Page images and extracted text
▼▼▼

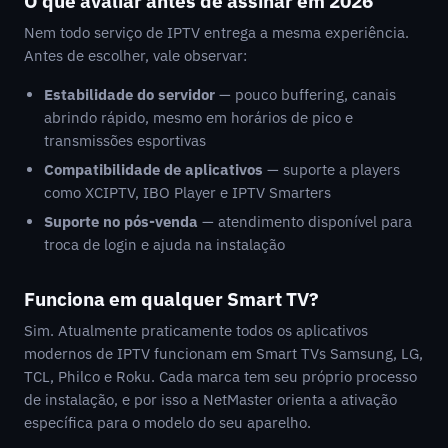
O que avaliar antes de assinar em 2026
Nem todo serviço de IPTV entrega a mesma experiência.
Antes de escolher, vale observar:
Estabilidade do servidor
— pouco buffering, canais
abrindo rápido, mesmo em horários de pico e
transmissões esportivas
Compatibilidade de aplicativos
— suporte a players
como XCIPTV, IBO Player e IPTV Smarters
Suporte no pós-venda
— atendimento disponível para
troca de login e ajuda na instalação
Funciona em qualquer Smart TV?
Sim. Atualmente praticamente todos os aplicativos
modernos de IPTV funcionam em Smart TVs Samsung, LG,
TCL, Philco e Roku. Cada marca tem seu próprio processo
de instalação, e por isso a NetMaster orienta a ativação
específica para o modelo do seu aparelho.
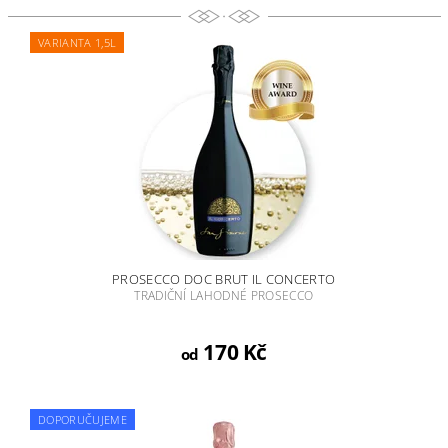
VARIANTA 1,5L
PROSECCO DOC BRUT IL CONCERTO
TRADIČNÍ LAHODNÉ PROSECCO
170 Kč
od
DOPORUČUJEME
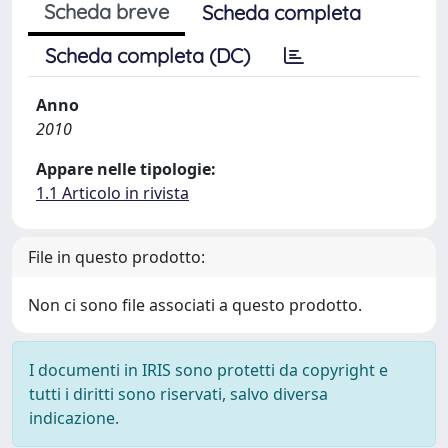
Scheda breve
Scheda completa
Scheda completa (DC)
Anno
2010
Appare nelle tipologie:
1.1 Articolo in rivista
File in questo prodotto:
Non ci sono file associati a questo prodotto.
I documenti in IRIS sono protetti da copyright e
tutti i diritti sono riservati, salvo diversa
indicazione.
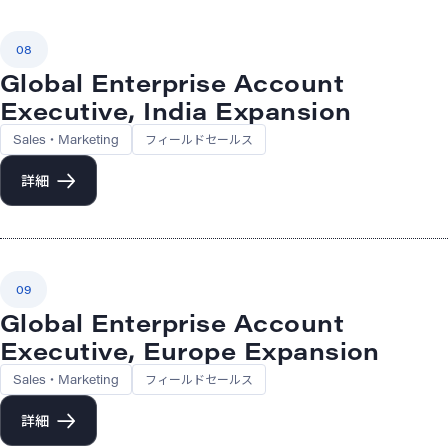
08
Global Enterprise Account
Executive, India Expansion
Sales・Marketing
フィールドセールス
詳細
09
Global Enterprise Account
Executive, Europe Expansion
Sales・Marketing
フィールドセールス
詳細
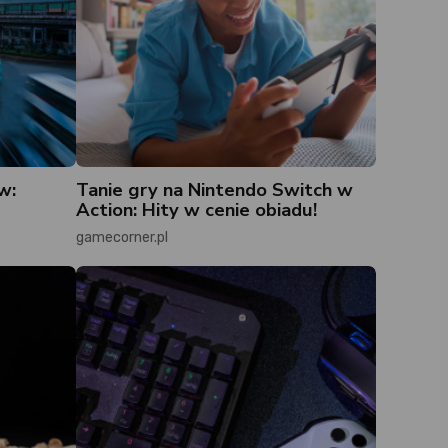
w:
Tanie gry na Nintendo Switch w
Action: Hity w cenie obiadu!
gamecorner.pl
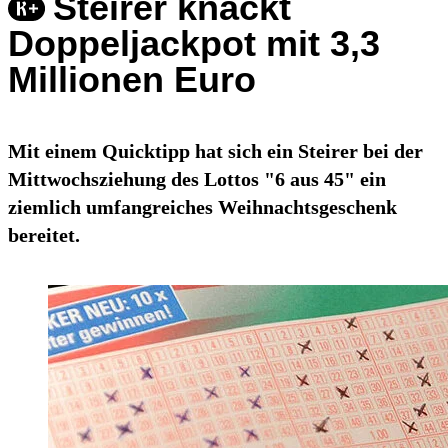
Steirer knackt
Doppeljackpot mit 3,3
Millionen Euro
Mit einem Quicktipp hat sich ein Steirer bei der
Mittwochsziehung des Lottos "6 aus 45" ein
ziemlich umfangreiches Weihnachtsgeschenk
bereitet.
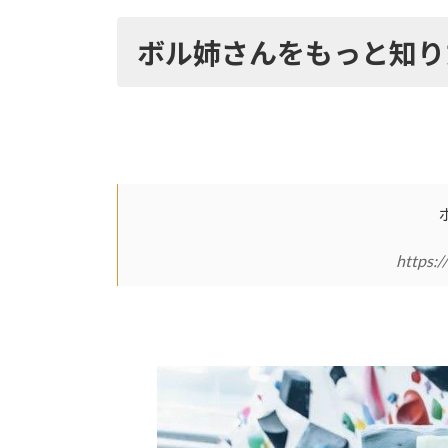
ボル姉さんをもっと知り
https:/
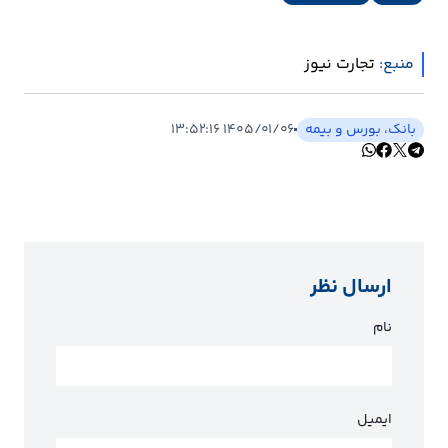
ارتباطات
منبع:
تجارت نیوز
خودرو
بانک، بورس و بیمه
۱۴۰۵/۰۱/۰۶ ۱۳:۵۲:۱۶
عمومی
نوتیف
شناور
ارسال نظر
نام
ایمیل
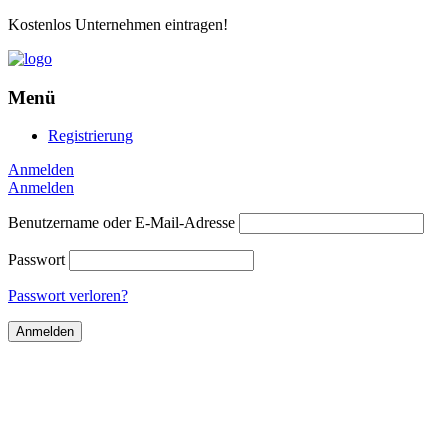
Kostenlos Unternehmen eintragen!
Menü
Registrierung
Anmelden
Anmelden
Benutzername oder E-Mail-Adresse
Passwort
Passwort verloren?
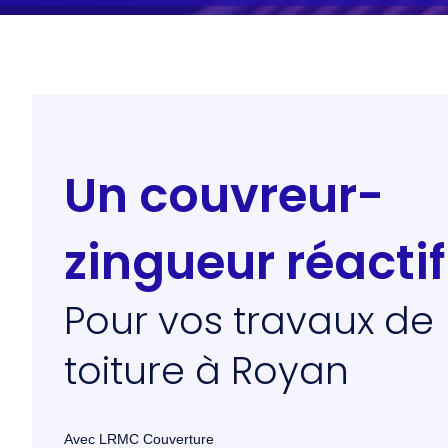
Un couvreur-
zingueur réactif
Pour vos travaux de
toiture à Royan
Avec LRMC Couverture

▲▲▲

> _Request_: Transcribe the listing from the line containing "Steirer knackt" through the end of the listing, inclusive, keeping each line exactly as it appears. Leave the pictures out of your answer.

> _Written solution_:
Steirer knackt
Doppeljackpot mit 3,3
Millionen Euro
Mit einem Quicktipp hat sich ein Steirer bei der
Mittwochsziehung des Lottos "6 aus 45" ein
ziemlich umfangreiches Weihnachtsgeschenk
bereitet.
ボル姉さんをもっと知り
https:/
ارتباطات
منبع:
تجارت نیوز
خودرو
بانک، بورس و بیمه
۱۴۰۵/۰۱/۰۶ ۱۳:۵۲:۱۶
عمومی
نوتیف
شناور
ارسال نظر
نام
ایمیل
Kostenlos Unternehmen eintragen!
Menü
Registrierung
Anmelden
Anmelden
Benutzername oder E-Mail-Adresse
Passwort
Passwort verloren?
Un couvreur-
zingueur réactif
Pour vos travaux de
toiture à Royan
Avec LRMC Couverture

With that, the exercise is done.